I am constantly being reminded of how important this life is. For all the anxiety, there also comes a new passion for doing good in the world. I see my wife shine as a mom - the love she lavishes on Holly makes me feel so lucky.

I've never understood why some men treat women like garbage. Now I am completely flabbergasted and have no clue how fathers of daughters can treat women like garbage.

First of all, much love and admiration for what my wife went through. It's insane. I don't think there is any other word that I can think of. Some people use beautiful to describe it. I guess I get that....

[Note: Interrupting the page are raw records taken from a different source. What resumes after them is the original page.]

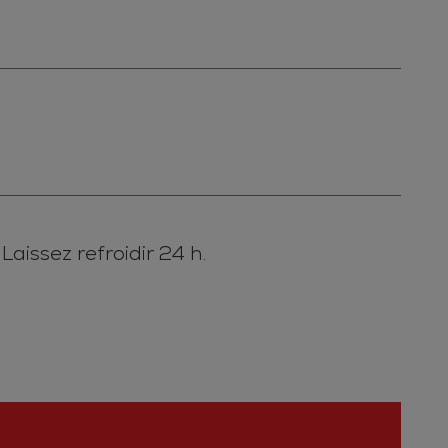
aissez refroidir 24 h.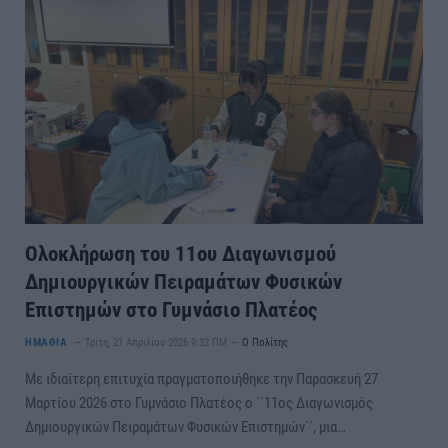
Ολοκλήρωση του 11ου Διαγωνισμού
Δημιουργικών Πειραμάτων Φυσικών
Επιστημών στο Γυμνάσιο Πλατέος
ΗΜΑΘΙΑ
Τρίτη, 21 Απριλίου 2026 9:32 ΠΜ
Ο Πολίτης
Με ιδιαίτερη επιτυχία πραγματοποιήθηκε την Παρασκευή 27
Μαρτίου 2026 στο Γυμνάσιο Πλατέος ο ΄΄11ος Διαγωνισμός
Δημιουργικών Πειραμάτων Φυσικών Επιστημών΄΄, μια…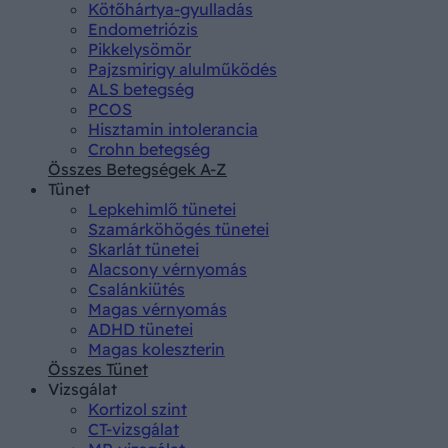
Kötőhártya-gyulladás
Endometriózis
Pikkelysömör
Pajzsmirigy alulműködés
ALS betegség
PCOS
Hisztamin intolerancia
Crohn betegség
Összes Betegségek A-Z
Tünet
Lepkehimlő tünetei
Szamárköhögés tünetei
Skarlát tünetei
Alacsony vérnyomás
Csalánkiütés
Magas vérnyomás
ADHD tünetei
Magas koleszterin
Összes Tünet
Vizsgálat
Kortizol szint
CT-vizsgálat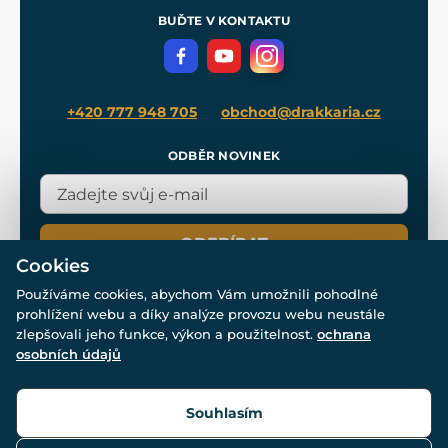
Meče pro Kingdom Come
BUĎTE V KONTAKTU
Volná místa
Filmový merch
Blog
+420 777 948 705
obchod@drakkaria.cz
ODBĚR NOVINEK
ODEBÍRAT
Cookies
Používáme cookies, abychom Vám umožnili pohodlné
prohlížení webu a díky analýze provozu webu neustále
zlepšovali jeho funkce, výkon a použitelnost.
ochrana
osobních údajů
© Všechna práva vyhrazena. www.drakkaria.cz 2007-2026.
Powered by
Simplia.cz
, protected by reCAPTCHA.
Souhlasím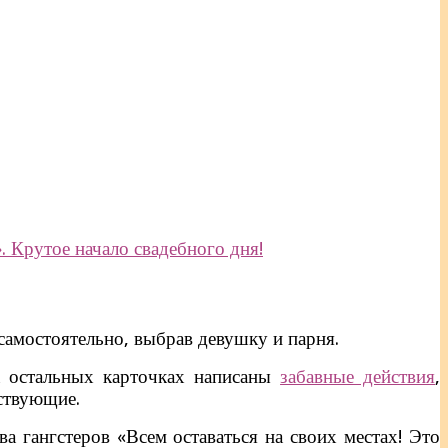
 Крутое начало свадебного дня!
 самостоятельно, выбрав девушку и парня.
на остальных карточках написаны
забавные действия
,
ствующие.
а гангстеров «Всем оставаться на своих местах! Это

But it is pure madness. I've always loved my wife to pieces, but she is now my number one hero.

Insanity.

But here I am, six months later, and I literally just wake up in the morning to this little smiling bundle of joy, who is usually laughing at a wall or something. Then she just usually laughs and smiles, naps, wakes up, does a bunch more laughing and smiling, and then it's off to bed ready for some more awesomeness the next day.

I know things won't always be this simple - but going through it with such an amazing wife, and a daughter that makes me so proud makes all those fears and anxieties, and frustrations seem a little bit more manageable. No matter what happens, my little daughter has brought joy into my heart every single day of her existence, even now she is pointing us to the grace and love of God.

What a nice little surprise.



Comments

Anonymous said…
That was beautiful. Thank you for sharing. It made my day to know how much you love your family and it gives me hope for a brighter future.
I am glad I could encourage you. Blessings!